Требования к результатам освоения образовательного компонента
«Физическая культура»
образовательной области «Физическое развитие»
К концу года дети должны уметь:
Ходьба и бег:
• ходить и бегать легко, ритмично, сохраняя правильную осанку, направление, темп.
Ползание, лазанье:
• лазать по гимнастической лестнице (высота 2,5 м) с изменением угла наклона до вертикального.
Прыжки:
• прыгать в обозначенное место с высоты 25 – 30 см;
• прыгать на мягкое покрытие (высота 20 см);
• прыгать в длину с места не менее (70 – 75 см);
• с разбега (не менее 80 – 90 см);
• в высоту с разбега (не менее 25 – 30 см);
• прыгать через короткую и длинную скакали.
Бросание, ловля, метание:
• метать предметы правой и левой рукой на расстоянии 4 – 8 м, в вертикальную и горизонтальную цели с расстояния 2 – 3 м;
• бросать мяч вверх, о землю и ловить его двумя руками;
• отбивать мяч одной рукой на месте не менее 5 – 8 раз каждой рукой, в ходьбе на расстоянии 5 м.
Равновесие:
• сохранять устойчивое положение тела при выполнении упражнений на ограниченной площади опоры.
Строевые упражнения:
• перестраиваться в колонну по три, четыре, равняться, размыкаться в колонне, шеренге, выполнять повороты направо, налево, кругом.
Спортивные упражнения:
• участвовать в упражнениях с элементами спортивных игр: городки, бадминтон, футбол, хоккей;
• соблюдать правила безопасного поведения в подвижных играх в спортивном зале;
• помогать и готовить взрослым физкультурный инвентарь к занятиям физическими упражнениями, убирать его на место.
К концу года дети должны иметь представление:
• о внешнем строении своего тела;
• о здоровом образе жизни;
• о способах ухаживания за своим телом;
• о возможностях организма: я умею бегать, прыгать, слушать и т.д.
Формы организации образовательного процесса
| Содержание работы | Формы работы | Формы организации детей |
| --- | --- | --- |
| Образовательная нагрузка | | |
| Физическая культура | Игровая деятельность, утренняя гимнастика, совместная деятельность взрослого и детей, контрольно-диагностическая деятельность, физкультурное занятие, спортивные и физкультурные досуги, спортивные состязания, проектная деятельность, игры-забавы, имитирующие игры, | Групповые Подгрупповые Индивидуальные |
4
* * *
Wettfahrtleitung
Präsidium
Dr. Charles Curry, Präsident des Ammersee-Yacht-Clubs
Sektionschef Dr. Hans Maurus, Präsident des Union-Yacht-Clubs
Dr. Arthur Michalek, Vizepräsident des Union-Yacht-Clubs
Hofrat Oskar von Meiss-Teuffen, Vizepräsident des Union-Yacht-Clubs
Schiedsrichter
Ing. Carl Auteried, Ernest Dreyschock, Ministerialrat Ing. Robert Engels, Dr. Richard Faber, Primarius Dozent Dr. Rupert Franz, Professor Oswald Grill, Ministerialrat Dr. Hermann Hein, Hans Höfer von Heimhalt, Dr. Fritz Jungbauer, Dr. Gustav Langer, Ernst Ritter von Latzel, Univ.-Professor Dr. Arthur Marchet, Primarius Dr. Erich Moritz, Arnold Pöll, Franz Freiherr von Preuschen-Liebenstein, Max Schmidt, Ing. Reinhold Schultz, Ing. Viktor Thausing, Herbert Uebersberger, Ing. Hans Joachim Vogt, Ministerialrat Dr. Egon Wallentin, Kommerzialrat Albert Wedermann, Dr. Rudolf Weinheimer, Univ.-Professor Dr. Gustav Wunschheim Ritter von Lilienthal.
* * *
ASSIGNED TASK – Retype exactly the lines of the data above that fall between the line with "Требования к результатам" and the line with "Формы организации образовательного процесса", inclusive, and add nothing.

TASK SOLUTION –
Требования к результатам освоения образовательного компонента
«Физическая культура»
образовательной области «Физическое развитие»
К концу года дети должны уметь:
Ходьба и бег:
• ходить и бегать легко, ритмично, сохраняя правильную осанку, направление, темп.
Ползание, лазанье:
• лазать по гимнастической лестнице (высота 2,5 м) с изменением угла наклона до вертикального.
Прыжки:
• прыгать в обозначенное место с высоты 25 – 30 см;
• прыгать на мягкое покрытие (высота 20 см);
• прыгать в длину с места не менее (70 – 75 см);
• с разбега (не менее 80 – 90 см);
• в высоту с разбега (не менее 25 – 30 см);
• прыгать через короткую и длинную скакали.
Бросание, ловля, метание:
• метать предметы правой и левой рукой на расстоянии 4 – 8 м, в вертикальную и горизонтальную цели с расстояния 2 – 3 м;
• бросать мяч вверх, о землю и ловить его двумя руками;
• отбивать мяч одной рукой на месте не менее 5 – 8 раз каждой рукой, в ходьбе на расстоянии 5 м.
Равновесие:
• сохранять устойчивое положение тела при выполнении упражнений на ограниченной площади опоры.
Строевые упражнения:
• перестраиваться в колонну по три, четыре, равняться, размыкаться в колонне, шеренге, выполнять повороты направо, налево, кругом.
Спортивные упражнения:
• участвовать в упражнениях с элементами спортивных игр: городки, бадминтон, футбол, хоккей;
• соблюдать правила безопасного поведения в подвижных играх в спортивном зале;
• помогать и готовить взрослым физкультурный инвентарь к занятиям физическими упражнениями, убирать его на место.
К концу года дети должны иметь представление:
• о внешнем строении своего тела;
• о здоровом образе жизни;
• о способах ухаживания за своим телом;
• о возможностях организма: я умею бегать, прыгать, слушать и т.д.
Формы организации образовательного процесса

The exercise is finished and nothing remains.